For instance, if we have this simple series
```
>>> sr 
ID
A    0
A    1
A    1
B    1
B    0
```
we can then run the command `sr.groupby('ID').sum()`. This will first split them into two "subseries"
```
A = [0, 1, 1]
B = [1, 0]
```
to which it then applies the function `sum` to
```
A = f([0, 1, 1])
B = f([1, 0])
```
The result would then be
```
>>> sr.groupby('ID').sum()
ID
A    2
B    1
```

----

## Applications
Now we are going to look at applications data. Can you preprocess this data so that we can use it going forward? If we want to use the data, all the columns we want to use in the model should be numeric values

In [None]:
path = 'application_record.csv'
df_applications = pd.read_csv(path)

In [None]:
df_applications.head(10)

## Adding the defaults to the applications

Now it is time to merge both `sr_defaults` and `df_applications`. Using the latter as the main DataFrame, we merge `sr_defaults` into it.

In [None]:
df_data = df_applications.merge(sr_defaults, how='inner', left_on='ID', right_on='ID')
df_data = df_data.rename(columns={'status':'DEFAULTED'})
df_data

----

## SKLearn
Now we have the data, we can already try to apply a machine learning model to it. To do this we can use SKLearn.

In [None]:
from sklearn.linear_model import ElasticNet

Define a Elestic Net function

In [None]:
enet = ElasticNet(alpha=1.0, l1_ratio=0.5, random_state=46)

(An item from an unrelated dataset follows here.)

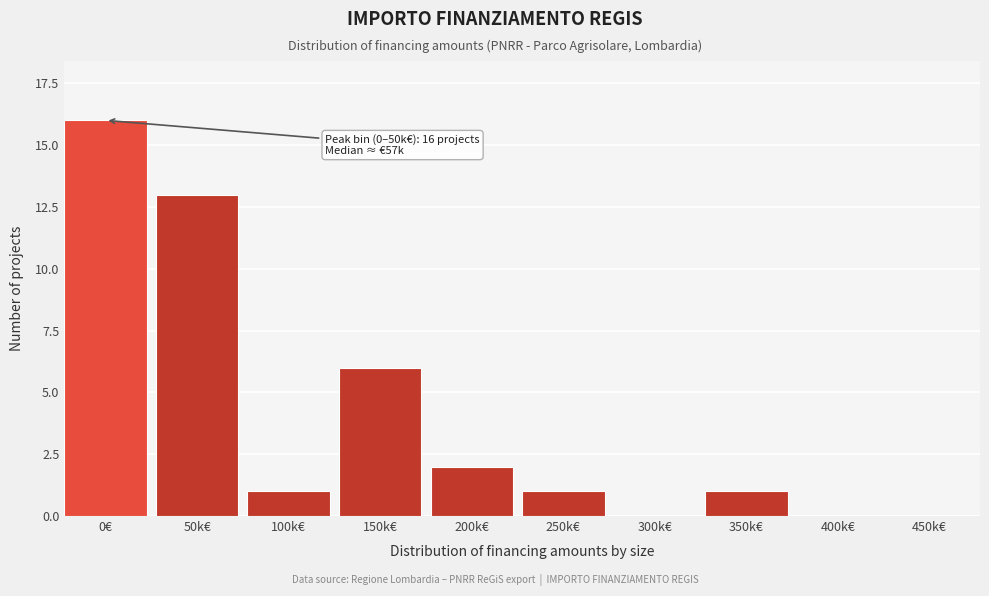

What is the sum of all values?

40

Train the Elestic net on the data

In [None]:
df_data_x= df_data.drop(columns='DEFAULTED')
df_data_y = df_data['DEFAULTED']

In [None]:
enet.fit(df_data_x, df_data_y)

Now that the elastic net is trained we can make prediction based on the data

In [None]:
enet.predict(df_data_x.iloc[:5,:])

This is not the way you should generally make these predictions, we are training on the same data we are making the predictions on, we did not remove the unbalance from the data among others. In later tutorials we will make a better prediction.